On the other hand Henry does not see beauty in living; this is something that he only glimpses during that night of ecstasy and which he tried to find again ever since. Henry, pristine and controlled, saw in that moment of total freedom that came with killing as the consequence of being in a state that did not allow him to be burdened by consciousness and by thinking a possible meaning in life. And this fact along with his preexisting lack of empathy made murder all the more easy for him.
Camilla’s unwillingness to go through with killing Charles –like Persephone she’s not always tied to the darkness of the underworld and of death- certainly changed her and Henry’s relationship but they still danced around it. The point of not going back was when Camilla showed that she herself was afraid of Henry. Killing had become part of Henry’s definition of living and Camilla showed that despite herself she saw that as a threat; as something to be weary and fearful of.
 Henry bit his lip. He went to the window and looked out the corner of the shade. Then he turned around. He still had the pistol. 
“Come here,” he said to Camilla.
She looked at him in horror. So did Francis and I. He beckoned to her with his gun arm. “Come here,” he said. “Quick.”
[…]
Camilla took a step away from him. Her gaze was terrified. “No, Henry,” she said, “don’t …”
To my surprise, he smiled at her. “You think I’d hurt you?” he said. “Come here.”
She went to him. He kissed her between the eyes, then whispered something—what, I’ve always wondered—in her ear.
“I’ve got a key,” the innkeeper yelled, pounding away at the door. “I’ll use it.”
The room was swimming. Idiot, I thought wildly, just try the knob. Henry kissed Camilla again. “I love you,” he said. Then he said, out loud: “Come in.”

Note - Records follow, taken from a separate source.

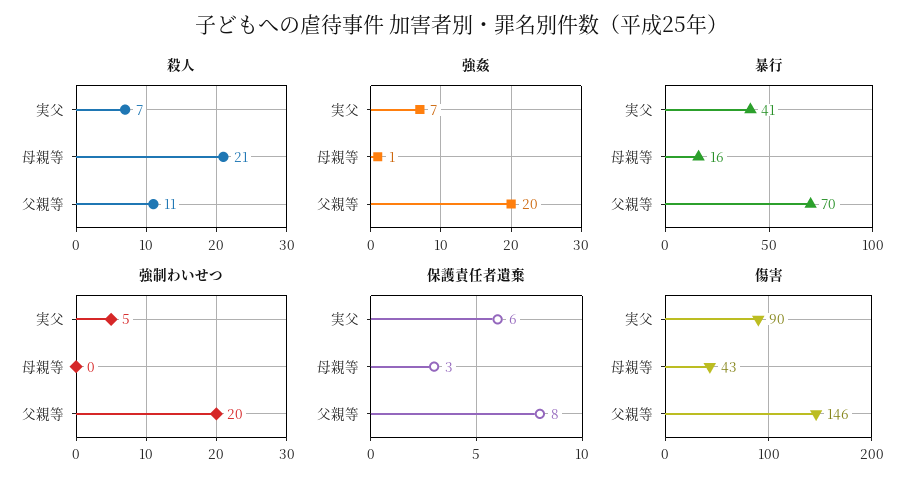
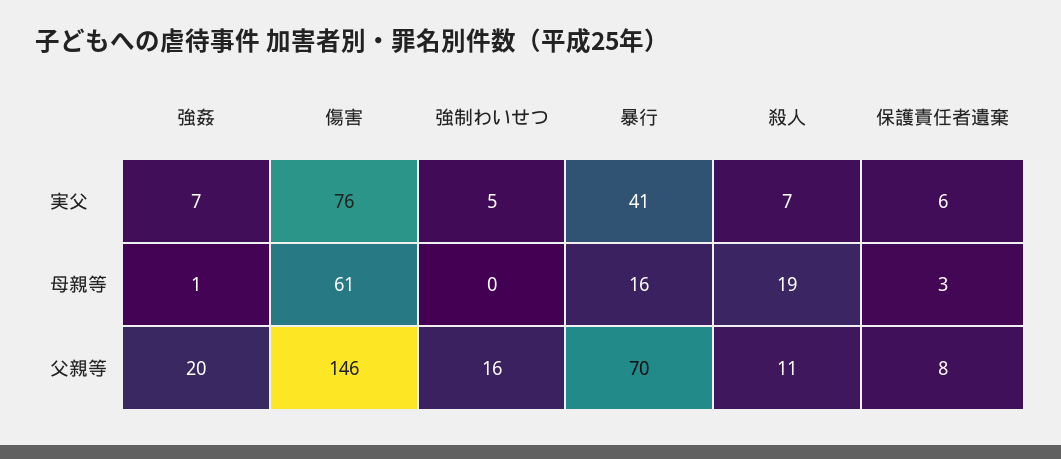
  {
    "殺人": {
      "実父": 7,
-     "母親等": 21,
+     "母親等": 19,
      "父親等": 11
    },
    "強姦": {
      "実父": 7,
      "母親等": 1,
      "父親等": 20
    },
    "暴行": {
      "実父": 41,
      "母親等": 16,
      "父親等": 70
    },
    "強制わいせつ": {
      "実父": 5,
      "母親等": 0,
-     "父親等": 20
+     "父親等": 16
    },
    "保護責任者遺棄": {
      "実父": 6,
      "母親等": 3,
      "父親等": 8
    },
    "傷害": {
-     "実父": 90,
+     "実父": 76,
-     "母親等": 43,
+     "母親等": 61,
      "父親等": 146
    }
  }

 I think that Camilla’s reaction sealed Henry’s fate. He had lost Julian, whom he loved more than anyone else, Richard did not understand him as he had hoped and Camilla, the one person who had at least fully accepted him showed that there was a part of her that could not fully embrace who he was. Henry ‘s predicament here comes down to this: Aristotle wrote that an individual who is naturally unsocial is either a beast or a god. Henry is conflicted between wanting to be accepted by few other human beings while being in this unsocial situation that tiptoes between the beastly and divine, unchallenged, power. Camilla was the last person left who might have accepted him as such and when he realizes that these are unrecognizable he ends his life, which ends up being a catalyst for Camilla’s character who has shattered her bond with Charles, whom she cares for despite herself, by investing in the understanding they had.
At the end of the book Camilla is partly hanging on the kind of living she could have had with Henry and partly mourning everything she’s lost.

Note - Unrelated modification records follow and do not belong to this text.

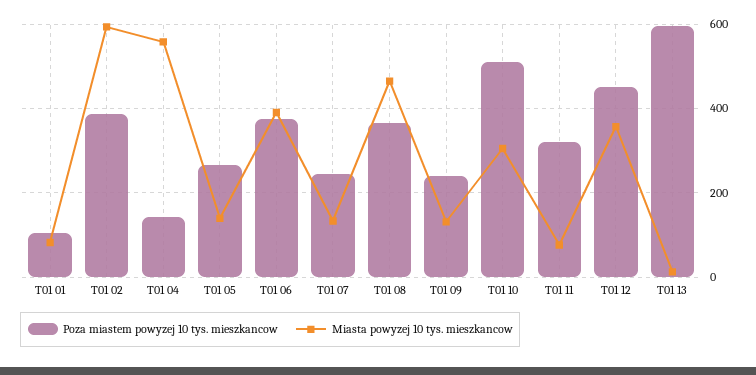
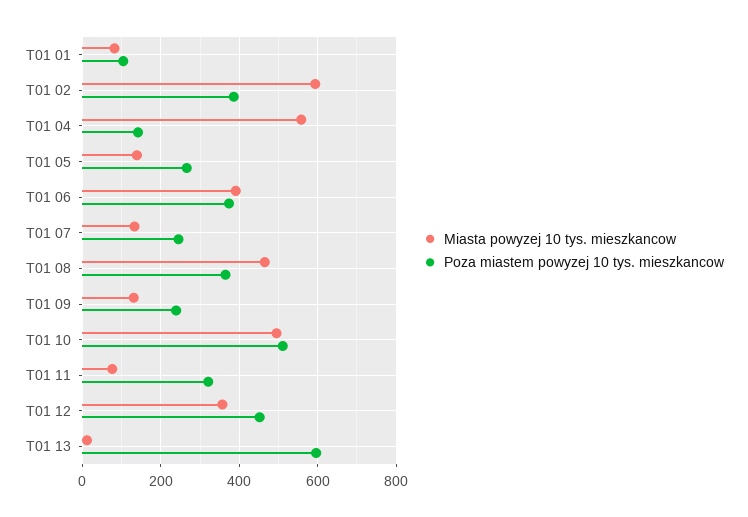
  {
    "Poza miastem powyzej 10 tys. mieszkancow": {
      "T01 01": 100,
      "T01 02": 380,
      "T01 04": 140,
      "T01 05": 260,
      "T01 06": 380,
      "T01 07": 240,
      "T01 08": 360,
      "T01 09": 240,
      "T01 10": 520,
      "T01 11": 320,
      "T01 12": 460,
      "T01 13": 600
    },
    "Miasta powyzej 10 tys. mieszkancow": {
      "T01 01": 80,
      "T01 02": 600,
      "T01 04": 560,
      "T01 05": 140,
      "T01 06": 400,
      "T01 07": 140,
      "T01 08": 460,
      "T01 09": 140,
-     "T01 10": 300,
+     "T01 10": 500,
      "T01 11": 80,
      "T01 12": 360,
      "T01 13": 20
    }
  }

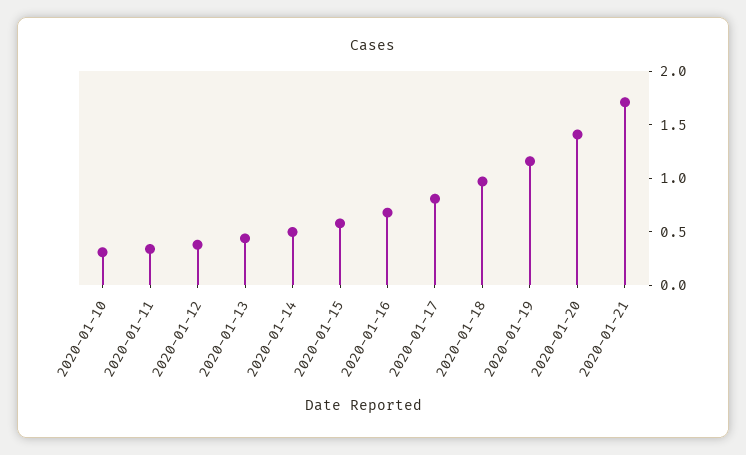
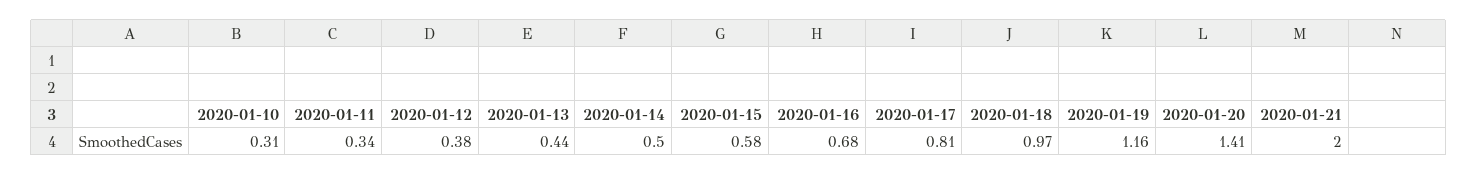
  {
    "2020-01-10": 0.31,
    "2020-01-11": 0.34,
    "2020-01-12": 0.38,
    "2020-01-13": 0.44,
    "2020-01-14": 0.5,
    "2020-01-15": 0.58,
    "2020-01-16": 0.68,
    "2020-01-17": 0.81,
    "2020-01-18": 0.97,
    "2020-01-19": 1.16,
    "2020-01-20": 1.41,
-   "2020-01-21": 1.7
+   "2020-01-21": 2
  }

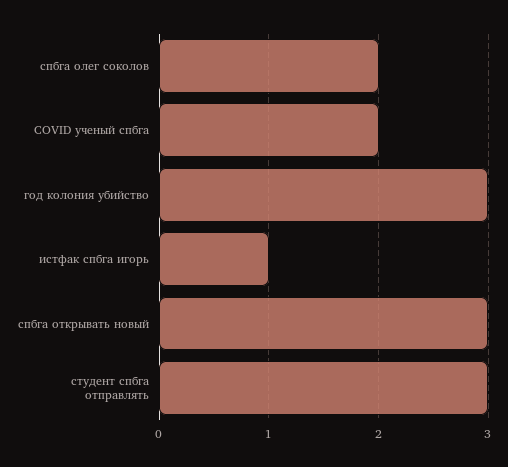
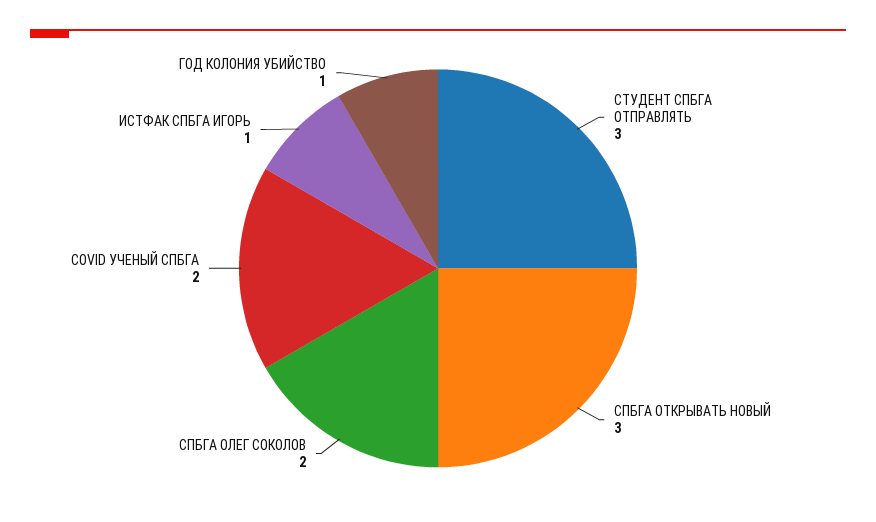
  {
    "спбга олег соколов": 2,
    "COVID ученый спбга": 2,
-   "год колония убийство": 3,
+   "год колония убийство": 1,
    "истфак спбга игорь": 1,
    "спбга открывать новый": 3,
    "студент спбга отправлять": 3
  }

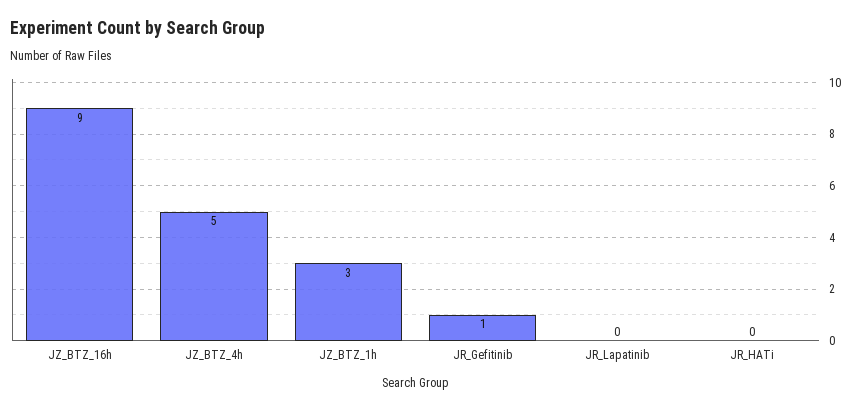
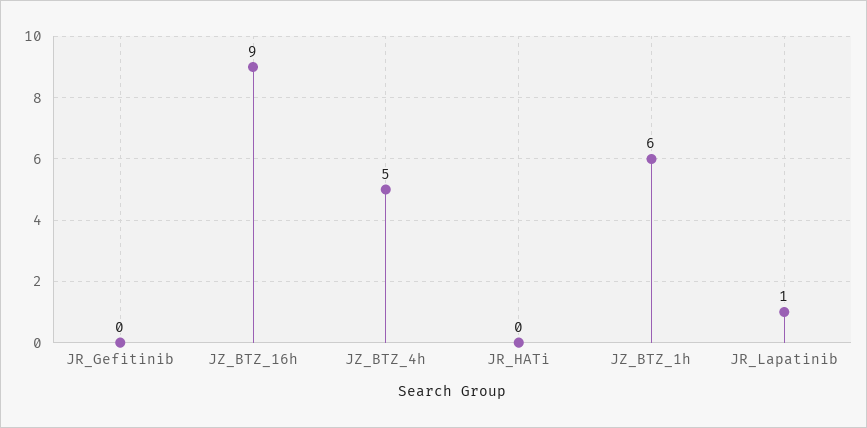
  {
    "JZ_BTZ_16h": 9,
    "JZ_BTZ_4h": 5,
-   "JZ_BTZ_1h": 3,
+   "JZ_BTZ_1h": 6,
-   "JR_Gefitinib": 1,
+   "JR_Gefitinib": 0,
-   "JR_Lapatinib": 0,
+   "JR_Lapatinib": 1,
    "JR_HATi": 0
  }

“You should see the way I live now, Richard,” she said. “My Nana’s in bad shape. It’s all I can do to take care of her, and that big house, too. I don’t have a single friend my own age. I can’t even remember the last time I read a book.”
 Camilla is back at her grandmother’s, back at the service of Diana, at a place that will always keep reminding her her irrevocably lost innocence. It’s not the situation itself that is dreadful. What makes it so is that it is a distorted version of Camilla’s childhood; one that comes with responsibility, with loss and with sacrificing ‘living’ and by extent beauty in service of others.
Finally, the tell-tale hint that Camilla’s dismay with her life is genuine and not a lie she employs to keep Richard at bay is her confession about being unable to read anymore. Being unable to be free and to live even on a spiritual level is part of her punishment.